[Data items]
[Start of section]
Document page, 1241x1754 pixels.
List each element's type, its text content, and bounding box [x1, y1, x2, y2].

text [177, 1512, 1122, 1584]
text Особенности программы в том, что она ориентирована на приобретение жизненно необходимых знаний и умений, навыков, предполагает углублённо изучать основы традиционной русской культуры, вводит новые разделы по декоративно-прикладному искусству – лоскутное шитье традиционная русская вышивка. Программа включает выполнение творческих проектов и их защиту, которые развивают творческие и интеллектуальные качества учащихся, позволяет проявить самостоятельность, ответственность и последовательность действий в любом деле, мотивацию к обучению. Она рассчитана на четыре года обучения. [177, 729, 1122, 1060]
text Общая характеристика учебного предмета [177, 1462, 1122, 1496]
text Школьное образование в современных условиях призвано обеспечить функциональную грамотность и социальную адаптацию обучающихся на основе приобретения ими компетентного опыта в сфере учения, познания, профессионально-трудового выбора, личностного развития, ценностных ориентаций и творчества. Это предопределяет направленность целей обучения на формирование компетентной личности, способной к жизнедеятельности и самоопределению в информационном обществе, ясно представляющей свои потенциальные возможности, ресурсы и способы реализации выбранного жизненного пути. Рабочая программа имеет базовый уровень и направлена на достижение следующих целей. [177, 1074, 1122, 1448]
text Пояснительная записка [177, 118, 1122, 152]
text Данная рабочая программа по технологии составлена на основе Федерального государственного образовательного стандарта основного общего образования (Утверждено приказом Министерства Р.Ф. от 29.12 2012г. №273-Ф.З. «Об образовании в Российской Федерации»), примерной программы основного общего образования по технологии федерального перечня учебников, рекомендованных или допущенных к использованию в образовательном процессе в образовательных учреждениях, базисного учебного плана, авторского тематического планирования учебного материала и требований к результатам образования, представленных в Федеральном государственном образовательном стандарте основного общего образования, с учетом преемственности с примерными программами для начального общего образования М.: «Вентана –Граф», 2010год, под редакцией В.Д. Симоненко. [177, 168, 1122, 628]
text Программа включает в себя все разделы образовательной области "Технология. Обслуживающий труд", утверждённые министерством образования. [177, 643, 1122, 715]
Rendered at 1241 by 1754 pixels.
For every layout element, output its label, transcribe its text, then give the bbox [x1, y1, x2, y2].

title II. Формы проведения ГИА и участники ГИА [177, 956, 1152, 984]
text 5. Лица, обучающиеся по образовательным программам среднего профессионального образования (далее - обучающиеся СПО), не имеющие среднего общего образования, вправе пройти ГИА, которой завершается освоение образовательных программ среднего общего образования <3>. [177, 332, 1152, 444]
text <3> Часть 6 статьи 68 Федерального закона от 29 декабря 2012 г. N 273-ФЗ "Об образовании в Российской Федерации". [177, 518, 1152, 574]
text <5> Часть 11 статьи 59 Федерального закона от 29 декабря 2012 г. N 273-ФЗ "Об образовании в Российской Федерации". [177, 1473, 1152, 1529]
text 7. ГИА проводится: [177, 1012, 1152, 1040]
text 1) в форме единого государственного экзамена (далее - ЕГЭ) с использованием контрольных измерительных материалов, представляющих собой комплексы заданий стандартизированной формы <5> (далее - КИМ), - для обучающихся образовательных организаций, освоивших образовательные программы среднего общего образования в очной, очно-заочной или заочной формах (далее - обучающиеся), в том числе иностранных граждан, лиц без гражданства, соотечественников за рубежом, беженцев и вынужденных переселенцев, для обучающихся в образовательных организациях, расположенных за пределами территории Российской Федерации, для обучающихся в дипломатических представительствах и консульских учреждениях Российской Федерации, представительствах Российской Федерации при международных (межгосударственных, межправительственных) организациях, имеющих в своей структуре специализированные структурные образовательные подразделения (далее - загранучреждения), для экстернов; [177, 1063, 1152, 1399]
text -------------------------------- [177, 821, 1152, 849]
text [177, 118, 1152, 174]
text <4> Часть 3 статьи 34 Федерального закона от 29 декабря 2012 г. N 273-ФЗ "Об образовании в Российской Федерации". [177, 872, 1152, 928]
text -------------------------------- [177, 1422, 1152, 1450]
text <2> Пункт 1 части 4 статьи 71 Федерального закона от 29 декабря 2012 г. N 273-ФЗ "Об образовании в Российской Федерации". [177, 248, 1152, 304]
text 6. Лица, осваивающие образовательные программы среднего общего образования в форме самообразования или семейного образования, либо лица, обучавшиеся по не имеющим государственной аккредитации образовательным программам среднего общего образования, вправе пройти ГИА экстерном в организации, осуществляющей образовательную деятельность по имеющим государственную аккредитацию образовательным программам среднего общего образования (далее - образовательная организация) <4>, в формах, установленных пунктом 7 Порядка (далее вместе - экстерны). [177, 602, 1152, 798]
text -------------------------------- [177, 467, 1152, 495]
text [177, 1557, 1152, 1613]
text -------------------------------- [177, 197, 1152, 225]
[End of section]
### [Exercise]
Across all the records, find the lines containing the word "форме" and reproduce each one.

### [Solution to this task]
text 1) в форме единого государственного экзамена (далее - ЕГЭ) с использованием контрольных измерительных материалов, представляющих собой комплексы заданий стандартизированной формы <5> (далее - КИМ), - для обучающихся образовательных организаций, освоивших образовательные программы среднего общего образования в очной, очно-заочной или заочной формах (далее - обучающиеся), в том числе иностранных граждан, лиц без гражданства, соотечественников за рубежом, беженцев и вынужденных переселенцев, для обучающихся в образовательных организациях, расположенных за пределами территории Российской Федерации, для обучающихся в дипломатических представительствах и консульских учреждениях Российской Федерации, представительствах Российской Федерации при международных (межгосударственных, межправительственных) организациях, имеющих в своей структуре специализированные структурные образовательные подразделения (далее - загранучреждения), для экстернов; [177, 1063, 1152, 1399]
text 6. Лица, осваивающие образовательные программы среднего общего образования в форме самообразования или семейного образования, либо лица, обучавшиеся по не имеющим государственной аккредитации образовательным программам среднего общего образования, вправе пройти ГИА экстерном в организации, осуществляющей образовательную деятельность по имеющим государственную аккредитацию образовательным программам среднего общего образования (далее - образовательная организация) <4>, в формах, установленных пунктом 7 Порядка (далее вместе - экстерны). [177, 602, 1152, 798]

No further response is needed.